I have faith in G-d and know that all events are unfolding according to His will, but I am only human, and I fear even as I trust. I feel for the lives that have been lost so far, on both sides equally, though especially for my kinsmen and kinswomen in Israel. I hope that all leaders involved will have the presence of mind to act with restraint and intelligently to avoid a major conflict, that G-d will give them the wisdom to seek the welfare of the world and not selfish agendas.

I hope this is not the beginning of something we will all regret in the future. Though it already is.

Tuesday, July 11, 2006

Back In The Saddle

Well, I'm finally back home and almost caught up with the dreariness of day-to-day life. Work is just as tedious as I remember it when I left, which I guess is not bad, as I thought it would feel even worse. Nevertheless, I wish I could be jumping into another plane right now and taking off on a new adventure, rather than making about a thousand copies.

I always get this post-trip funk, and I now recognize it for what it is, so I don't pay much attention to it. I do want to make a number of changes in my life, though, so I'm hoping to channel some of this funk into the impetus needed for evolution.

I desperately need a new job, first and foremost; I just cannot work for my father-in-law anymore. It hasn't been good for my finances and it definitely hasn't been good for my emotional well-being.

I want to lose some weight and get in a little better shape.
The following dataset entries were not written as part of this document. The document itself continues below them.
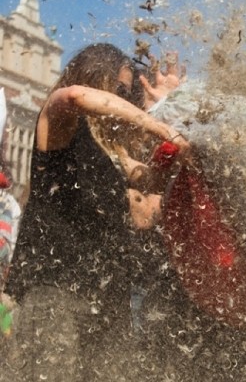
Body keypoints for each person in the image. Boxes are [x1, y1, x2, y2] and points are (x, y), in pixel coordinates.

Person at [2, 43, 189, 381]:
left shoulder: (113, 153)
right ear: (94, 76)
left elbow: (149, 193)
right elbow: (73, 95)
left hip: (108, 301)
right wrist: (156, 125)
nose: (125, 99)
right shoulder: (59, 124)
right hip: (58, 297)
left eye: (128, 92)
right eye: (119, 90)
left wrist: (169, 108)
I felt good walking everywhere in Europe, and while distances here in Miami make that (or biking everywhere) a highly inadecuate option, I still want to maintain some of that momentum and see if I can get below 300 (yes, I am that heavy, to my own shame). I'd like to get a new bike and ride it whenever possible. We rode bikes in Brugge (Belgium) and it was a lot of fun, and Miami is almost as flat as the Netherlands and West Flanders (except for the really tall bridges).
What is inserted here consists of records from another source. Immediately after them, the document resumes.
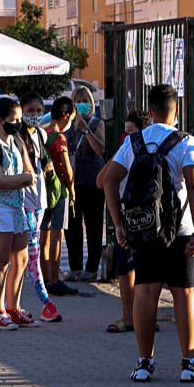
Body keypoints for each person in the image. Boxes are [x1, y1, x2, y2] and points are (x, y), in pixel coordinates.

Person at [103, 83, 194, 384]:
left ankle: (143, 363)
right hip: (180, 230)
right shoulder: (186, 141)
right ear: (176, 110)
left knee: (146, 290)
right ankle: (189, 364)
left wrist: (119, 224)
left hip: (143, 229)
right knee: (184, 293)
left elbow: (109, 181)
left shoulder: (134, 141)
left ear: (150, 112)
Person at [0, 98, 38, 330]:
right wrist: (23, 179)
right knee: (2, 261)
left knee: (21, 259)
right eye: (14, 120)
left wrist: (23, 178)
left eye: (19, 119)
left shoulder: (17, 142)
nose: (18, 123)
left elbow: (30, 171)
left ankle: (15, 307)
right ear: (0, 120)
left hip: (18, 206)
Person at [99, 109, 150, 333]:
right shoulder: (124, 151)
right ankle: (128, 316)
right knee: (125, 268)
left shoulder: (149, 152)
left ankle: (147, 317)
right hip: (125, 214)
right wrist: (120, 151)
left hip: (148, 215)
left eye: (132, 132)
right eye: (125, 132)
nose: (127, 137)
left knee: (146, 270)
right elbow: (101, 181)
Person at [17, 93, 62, 323]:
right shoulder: (17, 137)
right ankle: (46, 302)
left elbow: (45, 161)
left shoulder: (43, 134)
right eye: (30, 111)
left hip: (40, 200)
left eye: (37, 111)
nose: (34, 115)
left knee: (28, 255)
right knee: (32, 254)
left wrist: (49, 166)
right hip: (24, 200)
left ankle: (16, 303)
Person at [64, 85, 106, 281]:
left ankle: (92, 269)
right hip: (73, 180)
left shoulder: (97, 123)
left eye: (85, 101)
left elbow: (100, 149)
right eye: (77, 101)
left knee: (94, 225)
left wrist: (86, 130)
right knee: (72, 226)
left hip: (93, 180)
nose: (81, 105)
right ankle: (75, 268)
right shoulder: (68, 125)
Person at [43, 97, 77, 297]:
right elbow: (67, 168)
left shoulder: (43, 133)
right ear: (66, 116)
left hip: (44, 191)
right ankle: (55, 279)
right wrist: (72, 189)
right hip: (59, 190)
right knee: (57, 235)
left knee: (43, 236)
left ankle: (45, 278)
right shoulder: (59, 137)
I want to get back into the swing of things with Highmoon Media. I haven't neglected it, but I haven't kept up with it as I should. I understand and accept that with the amount of projects I have going I can't have the output that other publishers have, but I need to have an output, period. Targum Magazine is paramount, with other projects following it. Above all, however, is finishing the layout for Lonnie Ezell's novel, which has already gone on pre-sale.

Lastly, I want to get writing again. As I always do (or at least try to), I kept a journal during the trip, and this is the first travel journal that I actually finish, at least with the factual events of the trip. I still want to go back and write some more about a few particular subjects, but at least the trip itself has been recorded. I've decided to continue the journaling momentum and start keeping a journal once more. We'll see how that goes. More than that, I want to get writing again; story ideas have been flying around my head, in the distance yet distinctly perceivable, and I want to try to least them onto the paper (or computer screen, as the case may be).

Will all these resolutions yield results? I've no idea, but I'd like to try my best to have them all blossom.

Now I've got to go, cause my family is visiting down from Orlando, so I get to see my Mom, sister and two nephews!

Friday, July 07, 2006

Back Home

Just got home after a 9 hour flight from Amsterdam via Paris, and I am incredibly tired, sad that my vacation is over, and happy to be home.

I tried posting a couple of times from the road but the email posts didn't go through. Later on I'll post a few pics, as we need to sort through the roughly 800 pics we took combined.